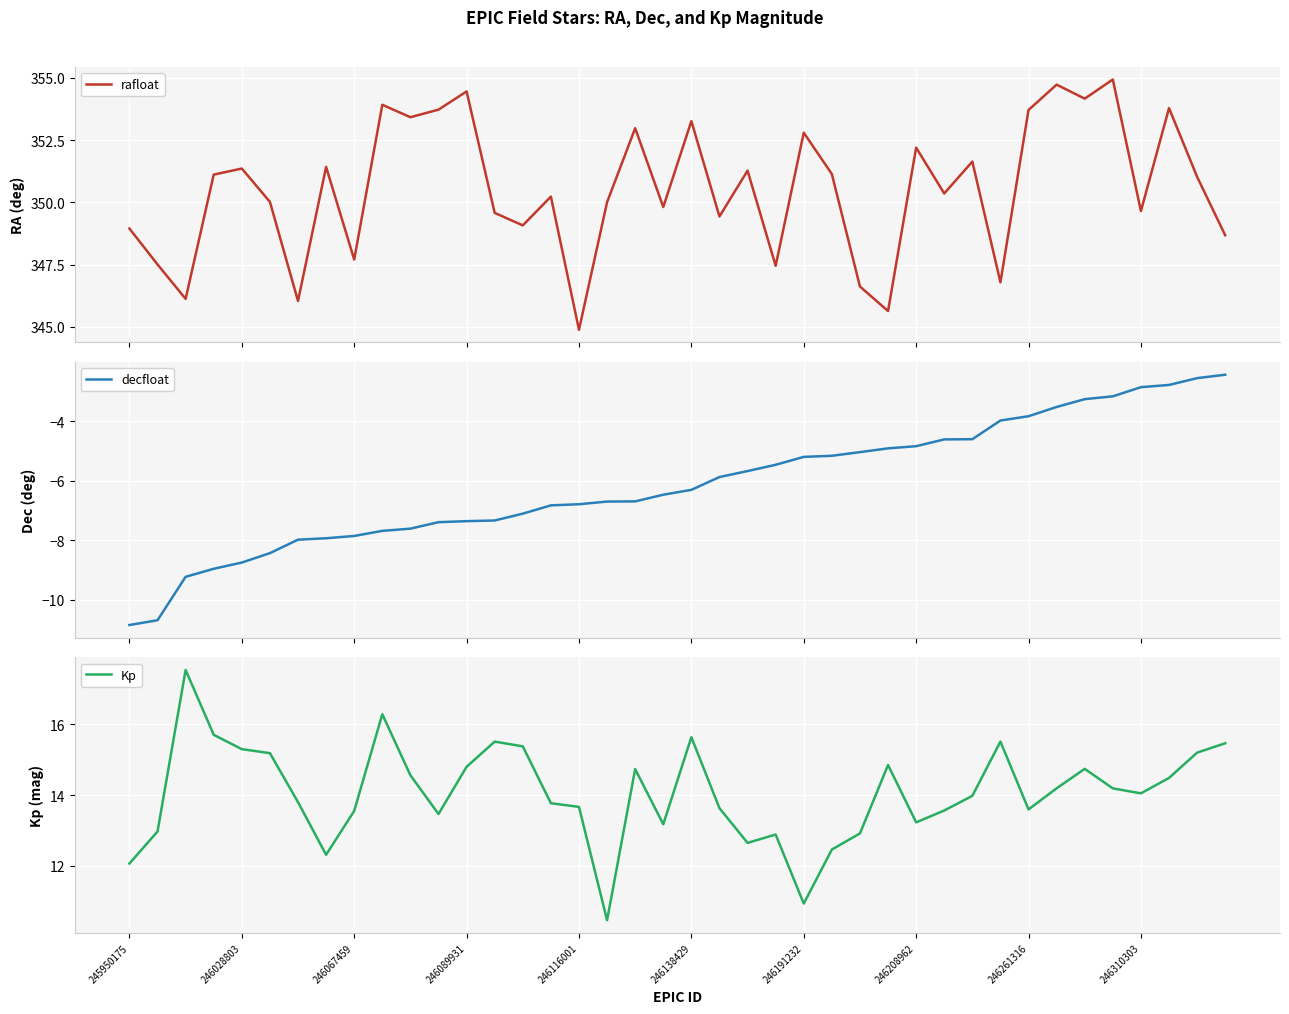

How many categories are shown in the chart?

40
○ ○ ○ ○
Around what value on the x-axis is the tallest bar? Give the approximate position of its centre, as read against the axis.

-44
○ ○ ○ ○
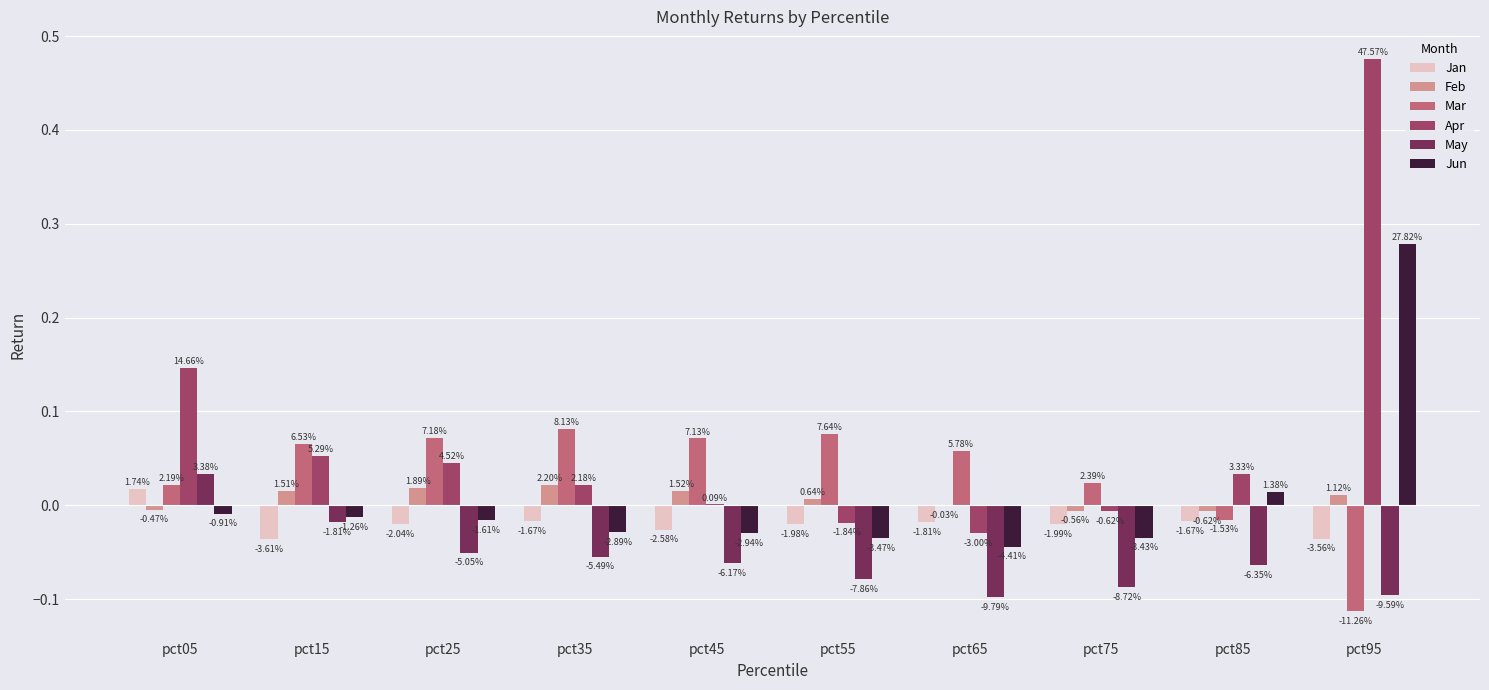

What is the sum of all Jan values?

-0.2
○ ○ ○ ○
To-do item -
Tally the lines in the items above that contain the string "position" with matching case, and reply with only the number.

Answer for the task -
1